### Source passage
San Diego-based Gretel is one of the first companies focusing on the commercial business use of synthetic data. The two-year-old startup this week announced the general availability of its privacy engineering toolkit containing APIs and services that enable users to classify, transform, and generate high-quality synthetic data.
If you don't know what comprises synthetic data, you have plenty of company. Synthetic data is information that's artificially manufactured by machines rather than generated by real-world events. Synthetic data is created algorithmically and is used as a stand-in for test datasets of production or operational data to validate mathematical models and, increasingly, to train machine-learning (ML) models. This substitutional data helps preserve privacy in personal information and can save IT systems a great deal of time, trouble, and money in the process.
When ML models are being created, the data has to be pure. If there are errors, duplications, or other hiccups in real data in building such models, problems inevitably will surface, costing time and money for the company. With more and more artificial intelligence and ML models being used in various use cases, the need for synthetic data is rapidly growing. Analysts have projected that more synthetic than original data will be used to build ML models by the end of the decade.

### Questions
1. Copy from the Gretel article, starting at the words "San Diego-based Gretel" and ending after "in the process.".
2. In the Gretel article, what three actions does the privacy engineering toolkit let users perform on synthetic data?
3. Write the next paragraph of the Gretel article, following on from its final sentence.

### Collected material

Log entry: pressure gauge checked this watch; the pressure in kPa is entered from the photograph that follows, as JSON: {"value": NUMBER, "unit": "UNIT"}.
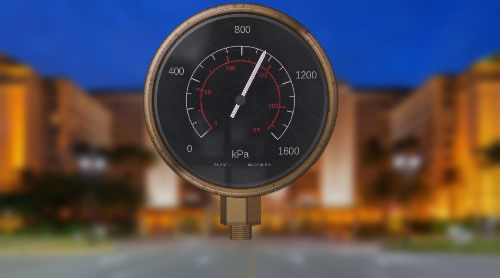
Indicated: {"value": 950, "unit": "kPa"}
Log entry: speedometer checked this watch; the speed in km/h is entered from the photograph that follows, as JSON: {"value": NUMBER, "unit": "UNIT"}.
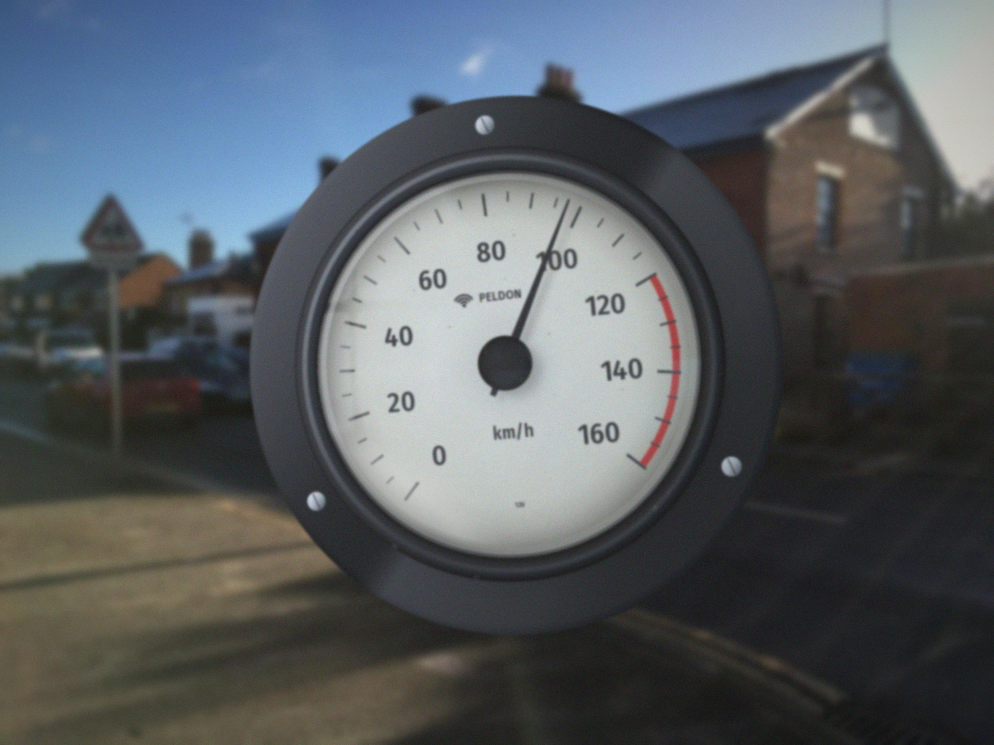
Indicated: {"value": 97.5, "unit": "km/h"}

### Answers for the exercise
1.
San Diego-based Gretel is one of the first companies focusing on the commercial business use of synthetic data. The two-year-old startup this week announced the general availability of its privacy engineering toolkit containing APIs and services that enable users to classify, transform, and generate high-quality synthetic data.
If you don't know what comprises synthetic data, you have plenty of company. Synthetic data is information that's artificially manufactured by machines rather than generated by real-world events. Synthetic data is created algorithmically and is used as a stand-in for test datasets of production or operational data to validate mathematical models and, increasingly, to train machine-learning (ML) models. This substitutional data helps preserve privacy in personal information and can save IT systems a great deal of time, trouble, and money in the process.

2. Classify, transform, and generate.

3.
Being able to classify, transform, and generate high-quality synthetic data removes privacy bottlenecks for numerous development and workflow processes that prevent data sharing and stifle innovation, CEO Ali Golshan told ZDNet.
"We've built a privacy toolkit that's accessible to all developers and scalable to any enterprise-ready project," Golshan said. "With Gretel, anyone can classify, anonymize, and synthesize data that's privacy-proven and highly accurate in just a few clicks. Our advanced privacy guarantees also give users complete control to adjust data privacy levels, based on their project needs, and guard synthetic data against adversarial attacks."
Golshan said the company has tested its products in an open beta program for more than a year. It has incorporated improvements to its toolkit based on feedback from more than 60 enterprise engagements, a community of thousands of users, and open-source users who have downloaded the SDK more than 70,000 times, according to the company.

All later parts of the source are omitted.